Flame-retardant polyurethane and glass fiber-reinforced polymer composites enabled by aromatic heterocyclic liquid mixture flame retardants

Abstract

With the rapid development of the pultrusion molding process, glass fiber-reinforced polyurethane composites have become increasingly prominent in industrial applications due to their unique advantages. However, their high flammability significantly limits their potential uses. Here, hexaphenoxycyclotriphosphazene and hexakis(methoxymethyl)melamine resin were combined to create a novel liquid mixture flame retardant (LMFR) for polyurethane and its glass fiber-reinforced polymer composites. The resultant polyurethane exhibited excellent flame retardancy, achieving a V-0 rating in the UL-94 vertical burning test, and a 64.5 % reduction in the peak heat release rate. Similarly, its composite achieved a limiting oxygen index of 58.0 %, a UL-94 V-0 rating, and a 31.9 % reduction in total heat release.

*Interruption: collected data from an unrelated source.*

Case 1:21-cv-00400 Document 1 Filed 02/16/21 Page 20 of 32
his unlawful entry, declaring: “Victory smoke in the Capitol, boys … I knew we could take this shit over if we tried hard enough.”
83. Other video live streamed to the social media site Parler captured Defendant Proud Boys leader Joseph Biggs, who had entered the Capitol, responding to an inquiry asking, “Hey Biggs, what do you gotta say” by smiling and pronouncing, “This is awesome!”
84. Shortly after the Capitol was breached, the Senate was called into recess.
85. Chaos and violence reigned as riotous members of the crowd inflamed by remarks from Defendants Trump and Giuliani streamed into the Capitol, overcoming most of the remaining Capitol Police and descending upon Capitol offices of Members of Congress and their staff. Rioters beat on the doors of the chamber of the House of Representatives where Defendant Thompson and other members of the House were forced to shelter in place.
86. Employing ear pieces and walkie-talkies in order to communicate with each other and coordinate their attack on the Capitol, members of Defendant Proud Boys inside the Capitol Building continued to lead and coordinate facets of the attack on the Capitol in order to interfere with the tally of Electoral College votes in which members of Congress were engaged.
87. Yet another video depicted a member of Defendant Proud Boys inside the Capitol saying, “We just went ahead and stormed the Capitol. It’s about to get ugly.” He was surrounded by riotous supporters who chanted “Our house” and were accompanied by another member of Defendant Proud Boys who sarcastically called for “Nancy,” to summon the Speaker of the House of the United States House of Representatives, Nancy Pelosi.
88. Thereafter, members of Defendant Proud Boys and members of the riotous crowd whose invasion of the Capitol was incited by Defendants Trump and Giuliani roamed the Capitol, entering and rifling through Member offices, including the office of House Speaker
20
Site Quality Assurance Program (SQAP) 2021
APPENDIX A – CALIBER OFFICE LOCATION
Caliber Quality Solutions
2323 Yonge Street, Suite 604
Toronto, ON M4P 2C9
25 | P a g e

Notably, this flame retardant significantly reduced both the smoke production rate and total smoke production in polyurethane and its composite. Meanwhile, LMFR exhibited excellent heat resistance with minimal impact on the thermal stability of polyurethane resin. Mechanistic studies revealed that the LMFR achieved flame retardancy and smoke suppression through a synergistic interaction between the gas and condensed phases, providing an effective approach to improving the safety and performance of glass fiber-reinforced polyurethane composites.